久しぶりに本を読んでいる。
本のタイトルは「
デザインするな」。
ドラフト代表の宮田識の言葉である。
最近何かと「進む道」で悩んでグチグチ言っている自分に響く言葉がたくさんあって、「ふーん」「なるほど」とか感心しているうちに、電車を行く先と逆方向に乗ったまま終点まで着いてしまった。
このタイミングで読んだのが正解だった。この本が出たのは2年前、もしその頃に読んでいたらおそらくあんまり響かなかっただろうな。
かるーく内容を紹介すると、
まず、「デザインするな」ということについてこう言っている。
「先に断っておきますが、僕は『デザインするな』というのを、これからデザインのスキル(技術)を身につける人には言いません。基本的なスキルが備わっているデザイナーに向けた言葉です。」
なぜそうなのだろう?と考えながら読んでくとこの本は面白い。
「見ているものは、人それぞれ違う。見たものは全部自分なんです。もし珍しい車が走ってきて『見た?』と問いかけても『え、そんなの走ってた?』となる。人は無意識に目と脳が連動して、見るか見ないかを判断している。」(中略)「自分が他人と違う何を見ているかを意識していると、自ずと個性が形づくられてくる」
この個性論の話はすごく面白かった。全文引用したいくらい。
「デザインを『志』と『仕組み』と『表現』の3つの段階で考えるとドラフトの姿勢に近づける。」これを筆者は菊竹清訓の「か、かた、かたち」を引用して表している。「か=本質」「かた=実体」「かたち=現象」の3段階で捉える設計方法論らしい。
「眼に見えるのが『現象』。色や形、つまり表現の世界である。その奥に『実体』がある。ものを成り立たせる仕組みや構造、理論の部分だ。華道や空手なら型。ゴルフや野球ならフォーム。型を覚えて形ができる。フォームをマスターすれば、いろいろな局面に対応できる。

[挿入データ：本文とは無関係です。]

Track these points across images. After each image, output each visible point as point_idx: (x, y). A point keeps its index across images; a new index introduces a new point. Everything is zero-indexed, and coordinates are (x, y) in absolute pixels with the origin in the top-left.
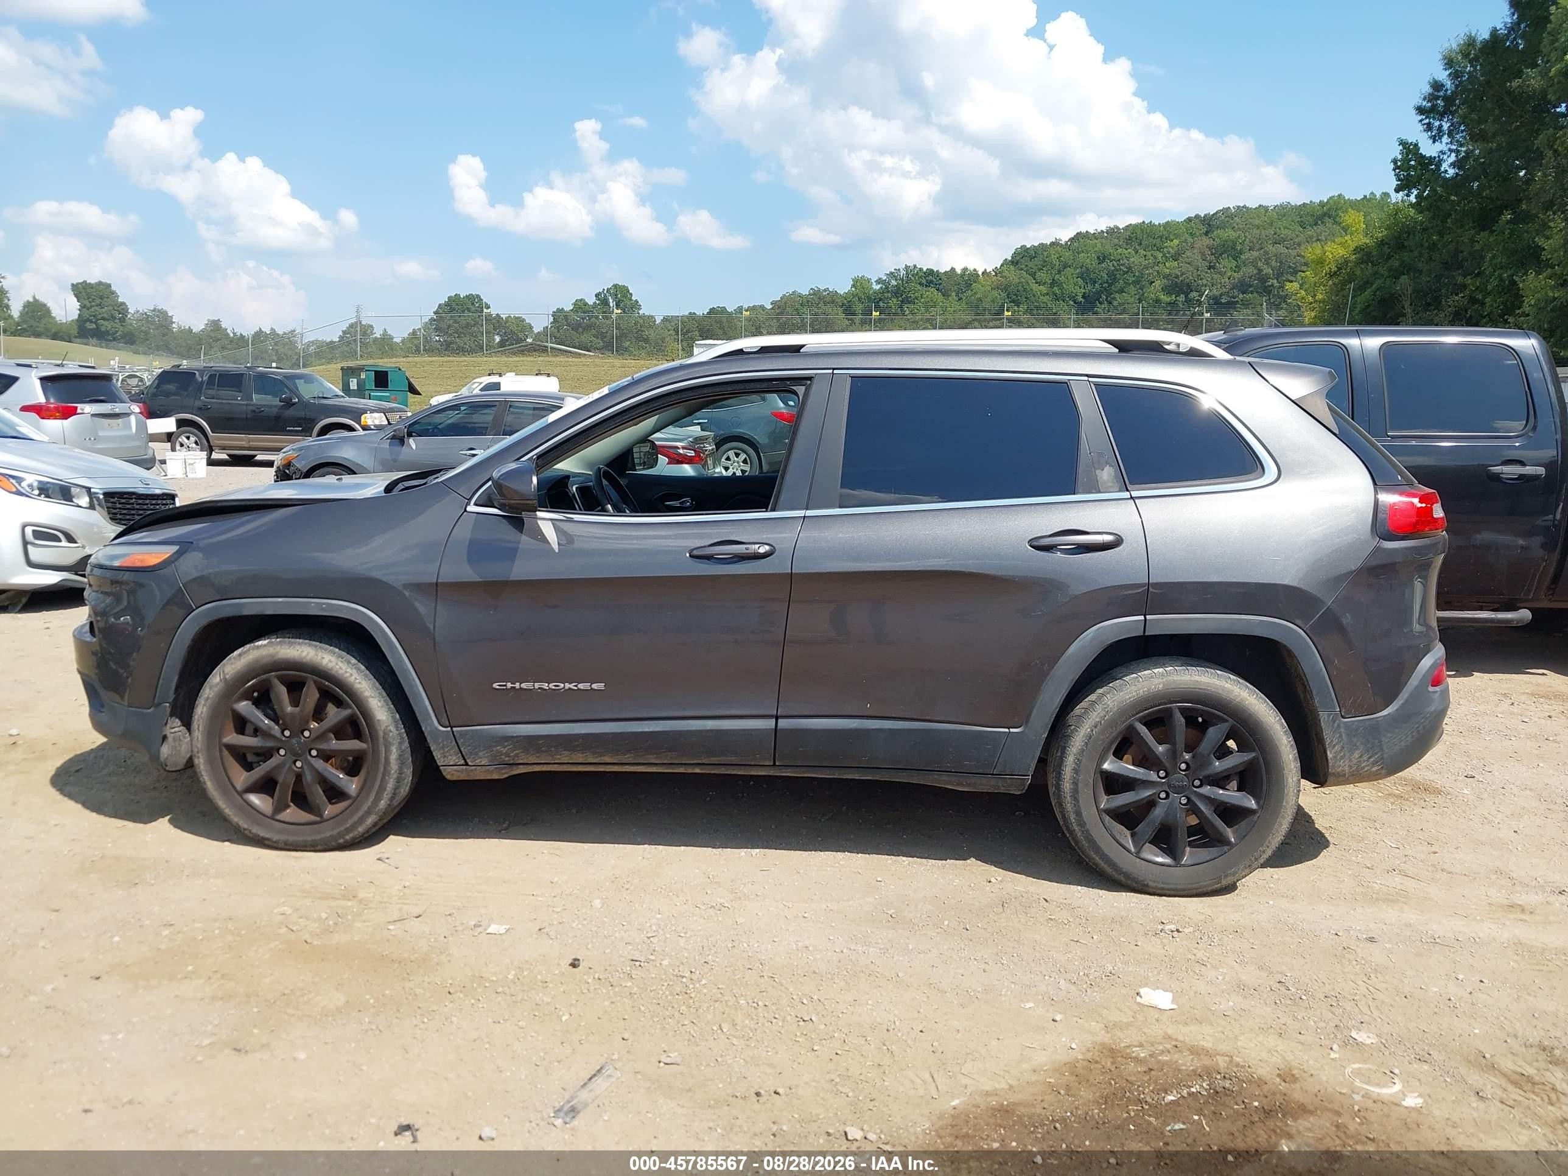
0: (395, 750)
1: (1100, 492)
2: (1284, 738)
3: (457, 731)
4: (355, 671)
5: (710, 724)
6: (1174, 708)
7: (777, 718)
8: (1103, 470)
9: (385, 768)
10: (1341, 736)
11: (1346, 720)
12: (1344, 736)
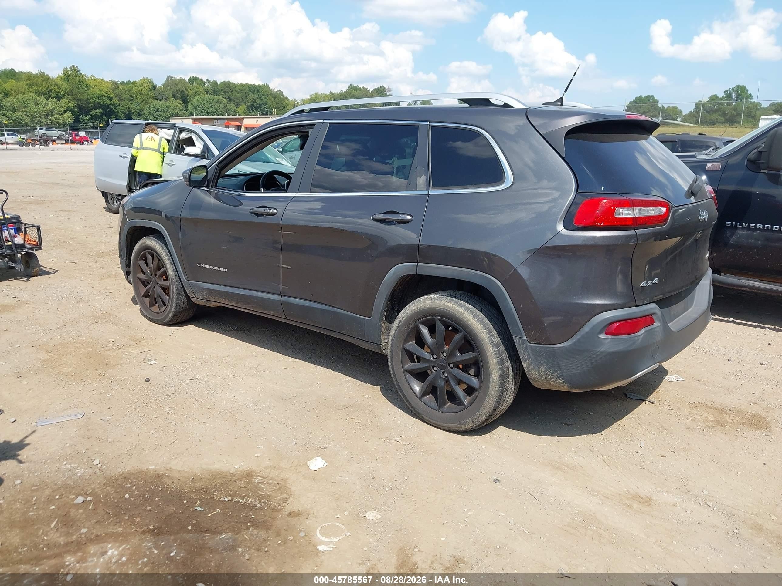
0: (175, 287)
1: (417, 190)
2: (491, 348)
3: (191, 283)
4: (164, 252)
5: (260, 294)
6: (436, 319)
7: (281, 296)
8: (421, 177)
9: (172, 295)
10: (529, 354)
11: (532, 345)
12: (531, 355)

さらにその奥の『そもそも』の次元に『本質』がある。」
ここで言っている「本質」が先ほどの「デザインするな」につながる。スキルのある人ほどそれがなくてもある程度の形が作れてしまうのかもしれない。だから「そもそも」なんでそれを作るのかを考えなさいってこと。これは簡単に言い過ぎかもしれないけどそういう解釈。
これまでが全4章中の第1章。
本書では、もっとわかりやすい例えでこれらのことについて書かれているので気になった人は読んでみてくださいな。
まあ、でもこれってデザインやってたら当然考える事じゃない?って言う人もいると思うけど、実際忙しいとか余裕が無いとかで「そもそも」まで立ち戻っている事ができていない人が大半じゃないかな。そんな気がします。
「デザインするな」の著者は
藤崎圭一郎。なんと俺が休学中に教授として藝大のデザイン科に入ってきたらしい。そんな人と話せるのは楽しみでしょうがない。就活は退屈でしょうがない。